I think you can go any of these two routes based on your application:
A. Ignore Header
If the problematic field is in the header row of your logs, you can choose to ignore the header row by adding the --skip_leading_rows=1
parameter in your import command. Something like:
bq location=US load --source_format=YOURFORMAT --skip_leading_rows=1 mydataset.rawlogstable gs://mybucket/path/* 'colA:STRING,colB:STRING,..'
B. Load Raw Data
If the above is not applicable, then just simply load the data in its un-structured raw format into BigQuery. Once your data is in there, you can go about doing all sorts of stuff.
So, first create a table with a single column:
bq mk --table mydataset.rawlogstable 'data:STRING'
Now load your dataset in the table providing appropriate location:
bq --location=US load --replace --source_format=YOURFORMAT mydataset.rawlogstable gs://mybucket/path/* 'data:STRING'
Once your data is loaded, now you can process it using SQL queries, and split it based on your delimiter and skip the stuff you don't like.
C. Create External Table
If you do not want to load data into BigQuery but still want to query it, you can choose to create an external table in BigQuery:
bq --location=US mk --external_table_definition=data:STRING@CSV=gs://mybucket/path/* mydataset.rawlogstable
Querying Data
If you pick option A and it works for you, you can simply choose to query your data the way you were already doing.
In the case you pick B or C, your table now has rows from your dataset as singular column rows.
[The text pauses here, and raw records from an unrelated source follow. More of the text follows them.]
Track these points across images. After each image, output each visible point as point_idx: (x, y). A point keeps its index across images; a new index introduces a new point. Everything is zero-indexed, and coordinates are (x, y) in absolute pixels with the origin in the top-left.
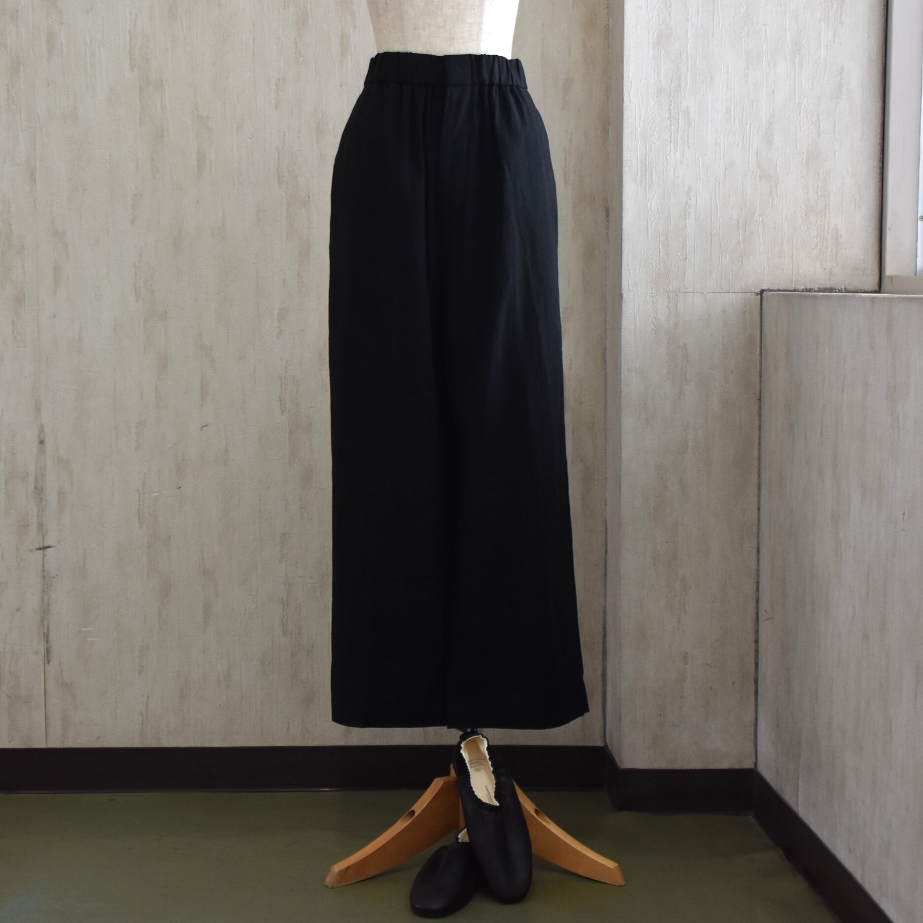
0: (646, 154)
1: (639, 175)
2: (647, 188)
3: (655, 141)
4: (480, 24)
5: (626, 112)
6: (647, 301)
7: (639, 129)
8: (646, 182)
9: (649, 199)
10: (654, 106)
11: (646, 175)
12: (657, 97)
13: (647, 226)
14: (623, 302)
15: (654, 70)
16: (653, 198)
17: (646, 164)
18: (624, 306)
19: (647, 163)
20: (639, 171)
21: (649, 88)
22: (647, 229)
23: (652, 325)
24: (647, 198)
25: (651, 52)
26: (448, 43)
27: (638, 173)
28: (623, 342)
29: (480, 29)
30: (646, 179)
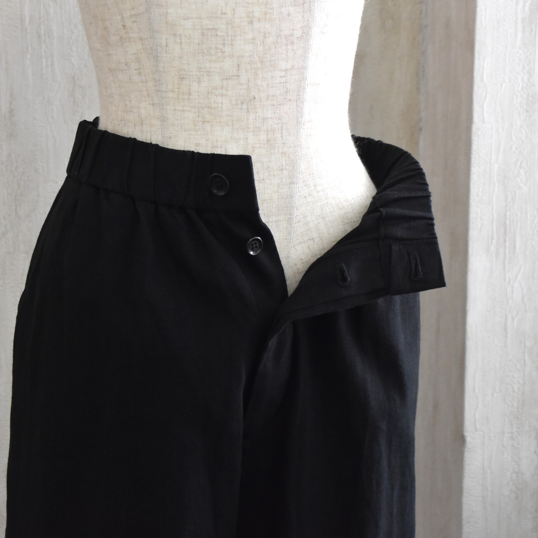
0: (506, 206)
1: (494, 241)
2: (507, 262)
3: (521, 185)
4: (302, 69)
5: (476, 138)
6: (503, 446)
7: (496, 166)
8: (505, 253)
9: (509, 281)
10: (521, 127)
11: (505, 241)
12: (527, 111)
13: (506, 325)
14: (466, 449)
15: (523, 66)
16: (516, 277)
17: (505, 223)
18: (468, 456)
19: (508, 222)
20: (495, 236)
21: (515, 97)
22: (506, 329)
23: (511, 483)
24: (507, 280)
25: (520, 35)
26: (245, 106)
27: (492, 239)
28: (465, 514)
29: (303, 79)
30: (505, 248)
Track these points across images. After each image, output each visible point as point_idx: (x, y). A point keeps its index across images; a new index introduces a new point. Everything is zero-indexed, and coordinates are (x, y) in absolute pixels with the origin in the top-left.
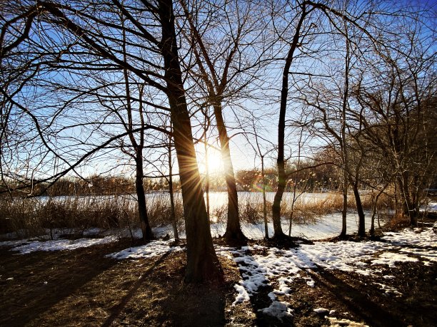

You can now choose to split these singular column rows into multiple column rows, based on your delimiter requirements.
Let's say your rows should have 3 columns named a,b and c:
a1,b1,c1
a2,b2,c2
Right now its all in the form of a singular column named data
, which you can separate by the delimiter ,
:
select
splitted[safe_offset(0)] as a,
splitted[safe_offset(1)] as b,
splitted[safe_offset(2)] as c
from (select split(data, ',') as splitted from `mydataset.rawlogstable`)
Hope it helps.